Segment Start: EXERCISE DATA
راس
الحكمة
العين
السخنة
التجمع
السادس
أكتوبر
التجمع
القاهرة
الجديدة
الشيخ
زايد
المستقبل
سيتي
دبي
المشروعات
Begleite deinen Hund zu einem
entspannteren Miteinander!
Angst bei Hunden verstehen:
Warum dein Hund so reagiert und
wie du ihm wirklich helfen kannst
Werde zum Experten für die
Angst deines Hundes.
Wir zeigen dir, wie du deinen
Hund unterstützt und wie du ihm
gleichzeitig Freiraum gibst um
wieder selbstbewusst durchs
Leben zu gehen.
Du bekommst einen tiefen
Segment End: EXERCISE DATA
Segment Start: EXERCISE DATA
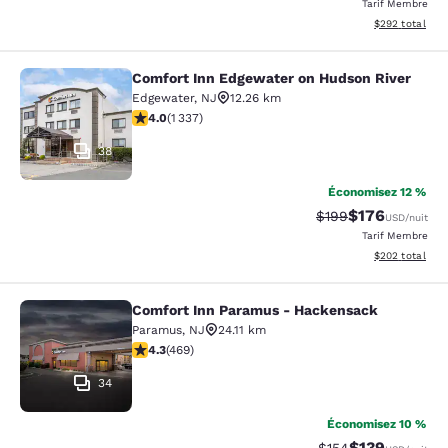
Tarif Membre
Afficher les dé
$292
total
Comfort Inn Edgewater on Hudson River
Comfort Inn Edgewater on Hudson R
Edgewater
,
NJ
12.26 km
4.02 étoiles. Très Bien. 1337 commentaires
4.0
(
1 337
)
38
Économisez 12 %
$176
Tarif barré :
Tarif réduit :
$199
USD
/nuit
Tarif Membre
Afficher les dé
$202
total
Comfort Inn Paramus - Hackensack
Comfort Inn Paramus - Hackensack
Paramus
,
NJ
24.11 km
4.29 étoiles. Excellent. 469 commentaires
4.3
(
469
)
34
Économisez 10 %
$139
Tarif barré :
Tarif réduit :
Segment End: EXERCISE DATA
Segment Start: EXERCISE DATA
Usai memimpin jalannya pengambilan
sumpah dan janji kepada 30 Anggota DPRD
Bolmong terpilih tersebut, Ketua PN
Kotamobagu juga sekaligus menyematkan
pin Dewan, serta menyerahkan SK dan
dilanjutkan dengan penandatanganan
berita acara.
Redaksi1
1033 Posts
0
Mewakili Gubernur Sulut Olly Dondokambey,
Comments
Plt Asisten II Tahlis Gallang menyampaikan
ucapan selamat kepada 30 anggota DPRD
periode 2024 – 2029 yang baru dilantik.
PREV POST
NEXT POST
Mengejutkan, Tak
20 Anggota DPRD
Segment End: EXERCISE DATA
WHAT TO WORK ON:
From the records above, give again exactly the lines running from the line with "Plt Asisten II Tahlis Gallang menyampaikan" to the line with "20 Anggota DPRD", inclusive.

OUTPUT BELOW:
Plt Asisten II Tahlis Gallang menyampaikan
ucapan selamat kepada 30 anggota DPRD
periode 2024 – 2029 yang baru dilantik.
PREV POST
NEXT POST
Mengejutkan, Tak
20 Anggota DPRD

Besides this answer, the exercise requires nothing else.